Элен в одном из писем писала Грейс: «Я действительно пришла к выводу: единственный способ избежать того, чтобы тебя неправильно цитировали, заключается в том, чтобы хранить молчание, а для меня это совершенно невозможно»[407]. Поллок с Ли тоже в итоге пришли к такому выводу, но и для них, как и для Элен, молчание не годилось. Показ Поллока в Венеции поднял огромную волну интереса к нему в США, и ожидания относительно его следующей выставки в галерее Бетти резко возросли. На фоне постоянных разговоров о грядущем вернисаже Ли четко осознавала, что Джексон, оставшийся без мудрых указаний доктора Хеллера, чрезвычайно уязвим. Но Ганс Намут, приехав в Спрингс фотографировать Джексона за работой, конечно же, ведать не ведал об этих сложных обстоятельствах. И потому был ошарашен, когда Поллок, довольно сухо поприветствовав его, заявил: «Извини, но я только что закончил писать». «Вот тебе и всё, – вспоминал потом Намут. – Он, очевидно, передумал фотографироваться за работой, а может, это Ли настроила его против этой идеи. Я был совершенно удручен и спросил, нельзя ли мне зайти и сфотографировать его хотя бы с готовой картиной. Он нехотя согласился»[408].
Джексон в заляпанной краской футболке и Ли в домашней одежде и тапках повели Намута в амбар. Там прямо на полу лежал огромный мокрый холст. Тем летом Джексон писал огромные картины – больше двух метров в высоту и почти пять с половиной в ширину. В восторге от увиденного и страшно расстроенный тем, что ему не удалось сфотографировать Поллока в процессе работы, Ганс уже было открыл рот, чтобы спросить Джексона, нельзя ли ему зайти в другой раз, когда он будет писать…
но [Джексон], взглянув на картину, вдруг начал что-то в ней исправлять. И прежде чем я успел понять, что происходит, у него в руках уже были банка с краской и кисть, а он писал, разрушая сделанное до этого, и на холсте возникла совершенно новая картина… А я тем временем начал фотографировать… Я снимал пленку за пленкой… С того дня меня приняли. Особенно когда он увидел, что у меня вышло: пару недель спустя я принес ему некоторые фотографии, и это окончательно закрепило наши отношения[409].

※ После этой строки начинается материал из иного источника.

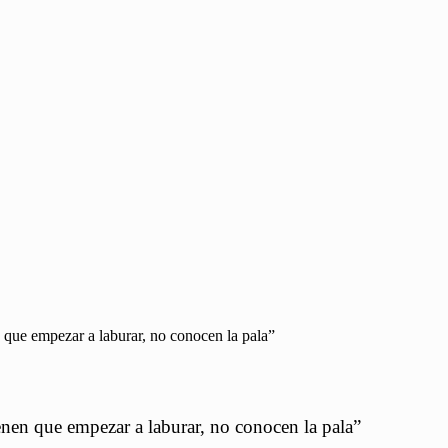
n que empezar a laburar, no conocen la pala”
ienen que empezar a laburar, no conocen la pala”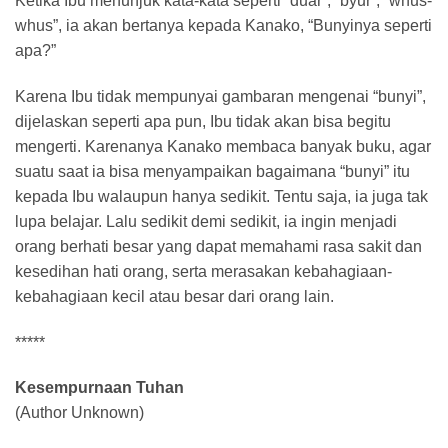
Ketika Ibu menunjuk kata-kata seperti “duar”, “byur”, “whus-
whus”, ia akan bertanya kepada Kanako, “Bunyinya seperti
apa?”
Karena Ibu tidak mempunyai gambaran mengenai “bunyi”,
dijelaskan seperti apa pun, Ibu tidak akan bisa begitu
mengerti. Karenanya Kanako membaca banyak buku, agar
suatu saat ia bisa menyampaikan bagaimana “bunyi” itu
kepada Ibu walaupun hanya sedikit. Tentu saja, ia juga tak
lupa belajar. Lalu sedikit demi sedikit, ia ingin menjadi
orang berhati besar yang dapat memahami rasa sakit dan
kesedihan hati orang, serta merasakan kebahagiaan-
kebahagiaan kecil atau besar dari orang lain.
*****
Kesempurnaan Tuhan
(Author Unknown)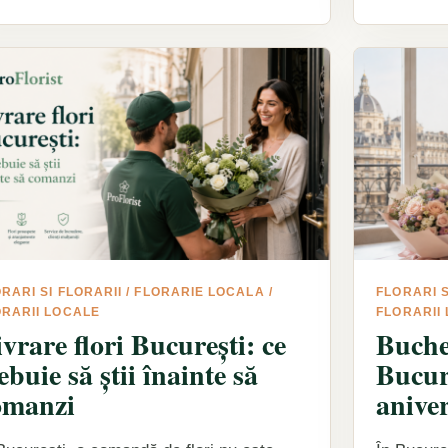
RARI SI FLORARII
/
FLORARIE LOCALA
/
FLORARI S
ORARII LOCALE
FLORARII
vrare flori București: ce
Buchet
ebuie să știi înainte să
Bucur
omanzi
aniver
surpr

Ли, которая всё время, пока Ганс фотографировал Поллока, просидела на табурете в мастерской, позже сказала Намуту: «До этого момента единственным человеком в мире, который когда-либо наблюдал за тем, как пишет Джексон, была я»[410]. Ганс заслужил доверие их обоих во многом потому, что не болтал, а просто молча снимал. Его сотрудничество с Поллоком продолжилось и углубилось в ноябре, когда давление на Джексона стало таким сильным и мучительным, что он больше не смог держать себя в руках; когда испарилась столь желанная для Ли свобода творить без чрезмерных забот о муже; когда весь мир вокруг них опять погрузился в страх и паранойю, а мужчины снова надели военную форму и отправились умирать в далекие края.

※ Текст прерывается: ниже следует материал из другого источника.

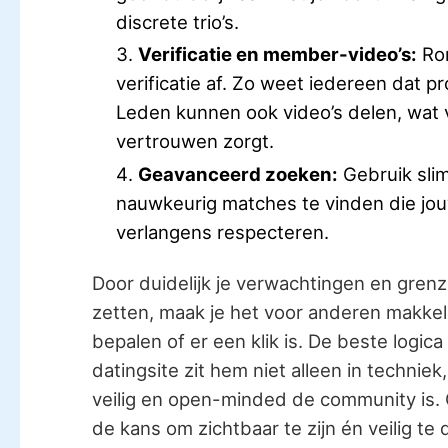
discrete trio’s.
Verificatie en member-video’s:
Ro
verificatie af. Zo weet iedereen dat pro
Leden kunnen ook video’s delen, wat 
vertrouwen zorgt.
Geavanceerd zoeken:
Gebruik slim
nauwkeurig matches te vinden die jo
verlangens respecteren.
Door duidelijk je verwachtingen en grenze
zetten, maak je het voor anderen makkeli
bepalen of er een klik is. De beste logic
datingsite zit hem niet alleen in techniek
veilig en open-minded de community is. 
de kans om zichtbaar te zijn én veilig te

Намут говорил о гражданской войне в Испании: «Как и в другие периоды истории, художники и интеллектуалы острее других чувствовали тревожность текущих событий»[411]. К концу лета и осени 1950 года мир стал почти таким же безрадостным, каким был в 1945 году, и нью-йоркские художники отреагировали на это с ужасом. «Это какая-то массовая депрессия, какой я сроду не видела, – пишет в своем дневнике в августе Джудит Малина, одна из завсегдатаев “Клуба”. – Все вокруг только и говорят: “Терпеть не могу читать газеты”, “Я боюсь включать радио”»[412]. Новости действительно были чистым безумием: домашние аресты и расследования, дискуссии вроде бы здравомыслящих людей о том, какая столица станет наилучшей целью для атомного удара, и так далее, и тому подобное. На 42-й улице перед театром какой-то мужчина, повернувшись к спутнице, спросил: «Как думаешь, будет война?» «Война уже началась», – ответила та. Опять наступило время «скорби и убийц»[413].